Le tendiniti sono delle infiammazioni di un tendine, conseguenza di uno stress acuto a cui il tendine stesso è stato sottoposto o per un suo eccessivo impiego continuo nel tempo.
I tendini sono strutture indispensabili per il nostro organismo, molto resistenti alle sollecitazioni, hanno il compito fondamentale ed insostituibile di trasmettere gli impulsi meccanici che derivano dalla contrattura muscolare alle parti scheletriche.
Se i tendini vengono troppo a lungo e ripetutamente sollecitati, magari nel modo sbagliato, danno origine ad una sintomatologia inizialmente fastidiosa per poi divenire dolorosa, che a lungo andare, se non correttamente trattata, porta ad un impotenza funzionale tale per cui si arriva a non riuscire a compiere determinati movimenti.
Inizialmente si avverte solamente un leggero fastidio, che spesso viene sottovalutato perché confuso con un leggero dolore muscolare o articolare, il suo persistere però, soprattutto se si continua a sottovalutarlo, porta all’origine di processi infiammatori ben più gravi, necessitanti di tempi di guarigione molto più lunghi con interventi medici specifici.

» COMPITO 1:
Cita dal testo sulle tendiniti tutto il passo che va da "I tendini sono" giù fino a "alle parti scheletriche.".
» COMPITO 2:
Trasforma in un elenco puntato il paragrafo del testo sulle tendiniti che comincia con "Inizialmente si avverte", conservandone i fatti principali.
» COMPITO 3:
Prosegui il testo sulle tendiniti dal punto in cui si ferma.

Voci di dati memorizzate

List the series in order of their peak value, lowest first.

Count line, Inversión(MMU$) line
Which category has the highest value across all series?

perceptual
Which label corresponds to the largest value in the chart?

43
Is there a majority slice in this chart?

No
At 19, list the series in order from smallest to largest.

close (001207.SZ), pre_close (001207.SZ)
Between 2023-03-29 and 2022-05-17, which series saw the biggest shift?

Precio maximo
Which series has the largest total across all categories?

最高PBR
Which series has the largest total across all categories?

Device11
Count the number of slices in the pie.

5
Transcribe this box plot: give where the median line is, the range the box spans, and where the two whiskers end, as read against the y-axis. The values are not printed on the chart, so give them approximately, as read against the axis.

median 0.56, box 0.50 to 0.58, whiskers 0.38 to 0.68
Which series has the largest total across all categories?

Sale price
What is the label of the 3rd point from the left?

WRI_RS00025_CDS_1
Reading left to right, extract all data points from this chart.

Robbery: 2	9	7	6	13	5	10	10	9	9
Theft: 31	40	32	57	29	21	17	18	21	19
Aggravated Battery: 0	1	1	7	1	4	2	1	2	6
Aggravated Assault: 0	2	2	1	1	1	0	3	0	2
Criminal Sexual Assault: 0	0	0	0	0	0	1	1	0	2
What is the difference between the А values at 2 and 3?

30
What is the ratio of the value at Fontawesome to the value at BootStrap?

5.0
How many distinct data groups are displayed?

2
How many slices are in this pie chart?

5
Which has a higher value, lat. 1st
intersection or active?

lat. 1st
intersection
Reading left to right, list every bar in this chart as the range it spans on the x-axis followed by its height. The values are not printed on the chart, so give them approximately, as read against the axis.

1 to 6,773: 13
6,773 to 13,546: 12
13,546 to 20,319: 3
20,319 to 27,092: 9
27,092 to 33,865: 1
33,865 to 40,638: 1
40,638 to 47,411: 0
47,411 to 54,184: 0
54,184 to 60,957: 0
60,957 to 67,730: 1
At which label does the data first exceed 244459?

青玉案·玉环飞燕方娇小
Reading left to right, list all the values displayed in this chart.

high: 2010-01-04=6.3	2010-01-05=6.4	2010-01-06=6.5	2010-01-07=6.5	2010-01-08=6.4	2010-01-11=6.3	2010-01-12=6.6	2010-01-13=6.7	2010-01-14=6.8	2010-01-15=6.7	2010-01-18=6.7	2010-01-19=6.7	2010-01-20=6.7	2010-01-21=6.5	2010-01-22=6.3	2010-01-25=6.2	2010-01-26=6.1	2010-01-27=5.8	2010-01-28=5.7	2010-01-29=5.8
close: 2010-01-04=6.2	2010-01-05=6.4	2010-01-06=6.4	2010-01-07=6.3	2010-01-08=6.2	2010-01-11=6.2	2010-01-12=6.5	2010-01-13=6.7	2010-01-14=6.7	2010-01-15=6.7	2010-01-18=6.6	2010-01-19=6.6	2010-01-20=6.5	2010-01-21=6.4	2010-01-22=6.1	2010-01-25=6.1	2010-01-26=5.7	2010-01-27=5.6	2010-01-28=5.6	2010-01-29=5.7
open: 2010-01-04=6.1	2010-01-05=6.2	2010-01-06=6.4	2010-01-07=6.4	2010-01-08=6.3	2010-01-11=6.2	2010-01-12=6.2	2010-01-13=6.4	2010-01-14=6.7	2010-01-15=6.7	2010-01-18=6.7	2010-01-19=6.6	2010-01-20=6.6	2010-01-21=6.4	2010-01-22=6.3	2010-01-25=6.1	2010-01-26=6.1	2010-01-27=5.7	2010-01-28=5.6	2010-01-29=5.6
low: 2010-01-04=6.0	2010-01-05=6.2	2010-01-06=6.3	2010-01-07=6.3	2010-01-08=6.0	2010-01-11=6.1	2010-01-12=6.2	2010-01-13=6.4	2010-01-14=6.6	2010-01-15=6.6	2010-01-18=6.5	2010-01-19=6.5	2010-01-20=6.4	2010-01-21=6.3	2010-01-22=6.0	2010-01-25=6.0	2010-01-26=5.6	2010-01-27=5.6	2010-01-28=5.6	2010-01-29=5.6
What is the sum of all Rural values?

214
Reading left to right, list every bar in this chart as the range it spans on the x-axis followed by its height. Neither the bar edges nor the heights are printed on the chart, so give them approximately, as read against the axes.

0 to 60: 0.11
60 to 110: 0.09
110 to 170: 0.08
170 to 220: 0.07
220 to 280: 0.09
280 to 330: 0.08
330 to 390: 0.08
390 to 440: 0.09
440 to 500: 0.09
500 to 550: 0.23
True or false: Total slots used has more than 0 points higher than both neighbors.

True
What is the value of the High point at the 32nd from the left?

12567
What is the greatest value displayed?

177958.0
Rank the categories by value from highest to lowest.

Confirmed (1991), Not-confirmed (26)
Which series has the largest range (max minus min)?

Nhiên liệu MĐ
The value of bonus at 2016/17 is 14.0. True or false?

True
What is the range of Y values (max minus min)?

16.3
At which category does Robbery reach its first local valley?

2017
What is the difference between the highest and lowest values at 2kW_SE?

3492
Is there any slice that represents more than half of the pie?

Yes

» RISPOSTA ATTESA 1:
I tendini sono strutture indispensabili per il nostro organismo, molto resistenti alle sollecitazioni, hanno il compito fondamentale ed insostituibile di trasmettere gli impulsi meccanici che derivano dalla contrattura muscolare alle parti scheletriche.

» RISPOSTA ATTESA 2:
- All'inizio si avverte solo un leggero fastidio.
- Spesso lo si sottovaluta perché lo si confonde con un lieve dolore muscolare o articolare.
- Se il fastidio persiste e si continua a sottovalutarlo, dà origine a processi infiammatori molto più gravi.
- Questi processi richiedono tempi di guarigione molto più lunghi e interventi medici specifici.

» RISPOSTA ATTESA 3:
Cosa fare in caso di tendinite?
Mettere subito la parte interessata a riposo, evitando i movimenti che causano il fastidio o il dolore (può rendersi necessaria anche una immobilizzazione completa come si trattasse di una frattura), applicare del ghiaccio nella zona dolente e tenere sollevato l’arto interessato se si tratta di un piede o una gamba.
Si può tornare ad una piena e completa attività solo qualora la mobilità dell’arto o della parte interessata, diventa identica a quella dell’altro lato senza avvertire ne dolore ne fastidio nemmeno in minima parte.
La complessità del lavoro svolto da queste fondamentali strutture del nostro organismo prevede una essenziale e continua attenzione da parte nostra per preservarle nella loro integrità e corretta funzionalità.